After qualifying for the U.S. Classic, she won the vault and floor exercise at that event and placed fifth in the all-around and on balance beam. This qualified her to the 2009 USA Gymnastics National Championships. Williams was the first West Virginian since Mary Lou Retton in 1984 to compete at the U.S. Championships. At the U.S. Championships, she won the National title on vault and made the U.S. National Team as a senior elite. Two months later, Williams was named to the team for the 2009 World Artistic Gymnastics Championships.

At the 2009 World Championships, Williams qualified first on vault.

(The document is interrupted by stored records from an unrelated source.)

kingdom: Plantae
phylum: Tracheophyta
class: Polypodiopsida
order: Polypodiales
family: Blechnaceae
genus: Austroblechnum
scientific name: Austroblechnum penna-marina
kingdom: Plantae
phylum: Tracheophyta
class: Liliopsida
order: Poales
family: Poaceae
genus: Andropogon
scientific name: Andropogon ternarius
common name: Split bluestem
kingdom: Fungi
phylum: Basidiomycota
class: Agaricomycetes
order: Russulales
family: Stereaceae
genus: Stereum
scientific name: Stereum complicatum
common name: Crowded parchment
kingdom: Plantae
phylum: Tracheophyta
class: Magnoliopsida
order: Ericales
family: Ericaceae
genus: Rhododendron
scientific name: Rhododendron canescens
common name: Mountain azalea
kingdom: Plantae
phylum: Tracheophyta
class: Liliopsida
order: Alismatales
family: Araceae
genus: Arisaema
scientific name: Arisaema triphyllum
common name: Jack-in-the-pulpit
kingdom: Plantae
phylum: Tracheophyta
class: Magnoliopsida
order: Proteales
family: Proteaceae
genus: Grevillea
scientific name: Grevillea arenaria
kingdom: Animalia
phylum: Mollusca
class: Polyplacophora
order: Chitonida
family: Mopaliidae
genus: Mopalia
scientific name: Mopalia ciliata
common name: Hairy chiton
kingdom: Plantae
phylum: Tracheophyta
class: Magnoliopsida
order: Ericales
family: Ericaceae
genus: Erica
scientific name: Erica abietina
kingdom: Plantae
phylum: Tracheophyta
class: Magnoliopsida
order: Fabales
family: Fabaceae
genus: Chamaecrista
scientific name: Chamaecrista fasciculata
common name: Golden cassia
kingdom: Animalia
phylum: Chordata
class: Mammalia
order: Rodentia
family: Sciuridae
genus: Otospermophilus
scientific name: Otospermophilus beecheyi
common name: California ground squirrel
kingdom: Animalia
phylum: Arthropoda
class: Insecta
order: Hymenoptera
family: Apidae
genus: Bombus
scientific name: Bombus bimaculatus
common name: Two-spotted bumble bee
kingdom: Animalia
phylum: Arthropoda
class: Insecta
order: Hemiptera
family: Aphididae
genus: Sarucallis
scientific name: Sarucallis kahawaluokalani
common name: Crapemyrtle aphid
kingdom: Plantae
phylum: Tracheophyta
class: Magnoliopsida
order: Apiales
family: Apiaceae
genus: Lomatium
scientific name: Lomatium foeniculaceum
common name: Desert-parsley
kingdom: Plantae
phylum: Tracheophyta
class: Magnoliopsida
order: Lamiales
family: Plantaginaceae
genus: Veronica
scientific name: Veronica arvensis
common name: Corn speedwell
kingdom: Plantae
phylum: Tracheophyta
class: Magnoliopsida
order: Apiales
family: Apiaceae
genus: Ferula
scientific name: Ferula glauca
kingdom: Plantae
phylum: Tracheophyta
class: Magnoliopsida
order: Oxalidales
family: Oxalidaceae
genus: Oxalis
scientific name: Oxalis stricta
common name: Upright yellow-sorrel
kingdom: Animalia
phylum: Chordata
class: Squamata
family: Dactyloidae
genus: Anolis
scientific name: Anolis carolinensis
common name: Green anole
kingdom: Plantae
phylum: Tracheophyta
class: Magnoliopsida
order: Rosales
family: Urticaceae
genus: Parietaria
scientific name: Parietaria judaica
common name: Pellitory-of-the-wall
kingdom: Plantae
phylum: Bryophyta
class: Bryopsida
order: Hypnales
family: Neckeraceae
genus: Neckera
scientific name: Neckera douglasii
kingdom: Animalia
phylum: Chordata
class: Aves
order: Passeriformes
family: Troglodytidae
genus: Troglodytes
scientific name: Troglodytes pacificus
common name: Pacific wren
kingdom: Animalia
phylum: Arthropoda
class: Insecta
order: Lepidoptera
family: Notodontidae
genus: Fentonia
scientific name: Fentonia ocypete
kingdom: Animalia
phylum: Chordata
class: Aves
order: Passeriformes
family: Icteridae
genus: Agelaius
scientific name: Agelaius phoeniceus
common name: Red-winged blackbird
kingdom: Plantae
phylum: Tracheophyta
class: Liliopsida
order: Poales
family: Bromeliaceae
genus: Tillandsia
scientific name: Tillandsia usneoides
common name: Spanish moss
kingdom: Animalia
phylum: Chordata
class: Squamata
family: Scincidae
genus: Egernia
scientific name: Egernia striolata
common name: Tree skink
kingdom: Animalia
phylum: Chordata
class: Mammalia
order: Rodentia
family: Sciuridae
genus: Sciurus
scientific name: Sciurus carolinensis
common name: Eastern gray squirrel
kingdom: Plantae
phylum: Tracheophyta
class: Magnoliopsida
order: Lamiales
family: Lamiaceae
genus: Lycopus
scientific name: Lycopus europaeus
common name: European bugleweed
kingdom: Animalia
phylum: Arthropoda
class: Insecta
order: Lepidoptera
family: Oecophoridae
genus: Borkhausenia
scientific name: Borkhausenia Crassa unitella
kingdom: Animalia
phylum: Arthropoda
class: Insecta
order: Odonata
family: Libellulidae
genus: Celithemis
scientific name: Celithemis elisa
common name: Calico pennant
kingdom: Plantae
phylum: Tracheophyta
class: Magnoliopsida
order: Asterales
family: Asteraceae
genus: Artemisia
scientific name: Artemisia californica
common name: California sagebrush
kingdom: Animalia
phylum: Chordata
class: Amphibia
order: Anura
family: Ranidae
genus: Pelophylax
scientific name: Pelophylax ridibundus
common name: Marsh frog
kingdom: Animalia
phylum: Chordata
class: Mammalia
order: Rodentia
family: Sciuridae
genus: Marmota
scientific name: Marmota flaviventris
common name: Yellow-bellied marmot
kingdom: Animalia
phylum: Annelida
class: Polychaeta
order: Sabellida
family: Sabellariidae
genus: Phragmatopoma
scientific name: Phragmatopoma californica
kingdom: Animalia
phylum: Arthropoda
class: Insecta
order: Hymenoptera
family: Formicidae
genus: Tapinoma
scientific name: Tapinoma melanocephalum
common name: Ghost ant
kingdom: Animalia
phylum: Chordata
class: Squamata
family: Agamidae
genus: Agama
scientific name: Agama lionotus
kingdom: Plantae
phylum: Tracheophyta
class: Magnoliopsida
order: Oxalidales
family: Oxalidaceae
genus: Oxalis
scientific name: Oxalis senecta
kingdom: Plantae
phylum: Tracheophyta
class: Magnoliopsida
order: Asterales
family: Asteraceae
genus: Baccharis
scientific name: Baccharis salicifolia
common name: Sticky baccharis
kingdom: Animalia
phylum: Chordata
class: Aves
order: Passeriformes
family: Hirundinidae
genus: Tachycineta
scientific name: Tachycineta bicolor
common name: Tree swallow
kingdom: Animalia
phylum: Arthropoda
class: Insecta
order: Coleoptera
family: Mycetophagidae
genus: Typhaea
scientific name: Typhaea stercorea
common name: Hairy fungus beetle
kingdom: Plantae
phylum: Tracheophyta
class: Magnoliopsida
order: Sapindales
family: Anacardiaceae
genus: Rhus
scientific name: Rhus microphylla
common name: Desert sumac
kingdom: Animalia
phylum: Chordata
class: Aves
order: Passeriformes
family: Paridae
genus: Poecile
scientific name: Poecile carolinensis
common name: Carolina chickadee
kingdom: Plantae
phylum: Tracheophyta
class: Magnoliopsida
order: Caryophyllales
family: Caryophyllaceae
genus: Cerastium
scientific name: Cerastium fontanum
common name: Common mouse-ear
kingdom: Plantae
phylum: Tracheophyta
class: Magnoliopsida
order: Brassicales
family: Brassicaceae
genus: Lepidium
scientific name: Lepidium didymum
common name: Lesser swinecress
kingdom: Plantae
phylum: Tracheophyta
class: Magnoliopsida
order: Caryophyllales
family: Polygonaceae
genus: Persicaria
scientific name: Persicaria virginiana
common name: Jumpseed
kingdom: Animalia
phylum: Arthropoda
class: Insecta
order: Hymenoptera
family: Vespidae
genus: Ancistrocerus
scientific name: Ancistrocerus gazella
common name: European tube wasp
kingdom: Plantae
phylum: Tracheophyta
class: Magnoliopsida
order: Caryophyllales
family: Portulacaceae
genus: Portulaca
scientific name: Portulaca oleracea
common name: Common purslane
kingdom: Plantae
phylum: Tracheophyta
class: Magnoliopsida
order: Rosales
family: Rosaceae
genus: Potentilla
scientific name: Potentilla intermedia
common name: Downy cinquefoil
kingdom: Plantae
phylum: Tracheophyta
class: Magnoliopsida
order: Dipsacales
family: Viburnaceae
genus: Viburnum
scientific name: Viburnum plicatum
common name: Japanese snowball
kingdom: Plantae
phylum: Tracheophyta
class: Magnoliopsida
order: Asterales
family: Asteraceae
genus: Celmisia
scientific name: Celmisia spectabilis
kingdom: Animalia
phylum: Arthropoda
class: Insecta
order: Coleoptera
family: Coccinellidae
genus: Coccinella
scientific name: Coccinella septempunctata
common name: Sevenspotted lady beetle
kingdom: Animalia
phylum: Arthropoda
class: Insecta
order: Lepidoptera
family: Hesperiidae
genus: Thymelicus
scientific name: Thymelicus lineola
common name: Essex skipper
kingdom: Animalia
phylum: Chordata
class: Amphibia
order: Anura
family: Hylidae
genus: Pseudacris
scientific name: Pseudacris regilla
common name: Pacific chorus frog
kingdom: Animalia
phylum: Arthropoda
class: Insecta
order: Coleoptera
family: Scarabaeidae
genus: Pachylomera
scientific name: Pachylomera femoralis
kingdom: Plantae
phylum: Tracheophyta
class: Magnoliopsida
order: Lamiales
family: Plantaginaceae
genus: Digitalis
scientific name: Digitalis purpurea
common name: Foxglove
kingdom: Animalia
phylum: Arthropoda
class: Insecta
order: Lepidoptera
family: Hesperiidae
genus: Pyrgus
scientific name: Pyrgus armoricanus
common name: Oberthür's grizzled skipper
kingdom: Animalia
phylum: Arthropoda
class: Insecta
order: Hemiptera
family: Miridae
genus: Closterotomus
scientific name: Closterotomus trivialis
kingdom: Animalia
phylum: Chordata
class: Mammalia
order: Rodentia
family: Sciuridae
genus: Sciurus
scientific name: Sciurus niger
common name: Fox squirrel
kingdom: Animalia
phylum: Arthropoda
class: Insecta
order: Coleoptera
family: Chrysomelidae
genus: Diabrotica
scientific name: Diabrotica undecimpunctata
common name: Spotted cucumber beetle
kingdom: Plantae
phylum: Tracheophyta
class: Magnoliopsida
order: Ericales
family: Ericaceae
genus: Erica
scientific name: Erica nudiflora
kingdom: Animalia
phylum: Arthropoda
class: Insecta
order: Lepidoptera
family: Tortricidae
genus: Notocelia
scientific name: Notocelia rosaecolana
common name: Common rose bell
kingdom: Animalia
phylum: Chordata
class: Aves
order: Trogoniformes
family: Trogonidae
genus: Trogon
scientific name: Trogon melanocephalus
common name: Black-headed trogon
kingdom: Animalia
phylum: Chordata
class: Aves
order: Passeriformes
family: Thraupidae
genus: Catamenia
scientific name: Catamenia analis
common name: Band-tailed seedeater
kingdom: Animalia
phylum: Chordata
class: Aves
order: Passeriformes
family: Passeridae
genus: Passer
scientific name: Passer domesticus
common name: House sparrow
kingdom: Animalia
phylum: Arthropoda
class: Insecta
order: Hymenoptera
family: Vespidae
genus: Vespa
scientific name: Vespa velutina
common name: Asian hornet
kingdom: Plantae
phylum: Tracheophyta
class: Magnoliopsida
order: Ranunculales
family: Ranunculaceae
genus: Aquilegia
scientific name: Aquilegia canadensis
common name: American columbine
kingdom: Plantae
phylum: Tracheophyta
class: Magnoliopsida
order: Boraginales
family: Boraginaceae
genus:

On the night of the vault event final, she competed a handspring laidout Rudi and a Yurchenko double full for a combined score of 15.087 and won the gold medal. She is the first American gymnast to win the World vault title.

==Collegiate career==
She retired from elite gymnastics in July 2010, but continued to compete in Level 10 and in the NCAA. In May 2010, she committed to compete for the University of Alabama gymnastics team.

As a freshman in 2012, Williams helped lead Alabama to their second consecutive National Championship. As a senior in 2015, she won bronze on the vault at the NCAA Championships.

==Personal life==
Williams attended Huntington High School.

Williams attended the University of Alabama, graduating with a bachelor's degree in public relations in August 2014. and an MA in public relations in 2015 . Williams attended Tulane Law School, graduating with a Juris Doctor in 2023.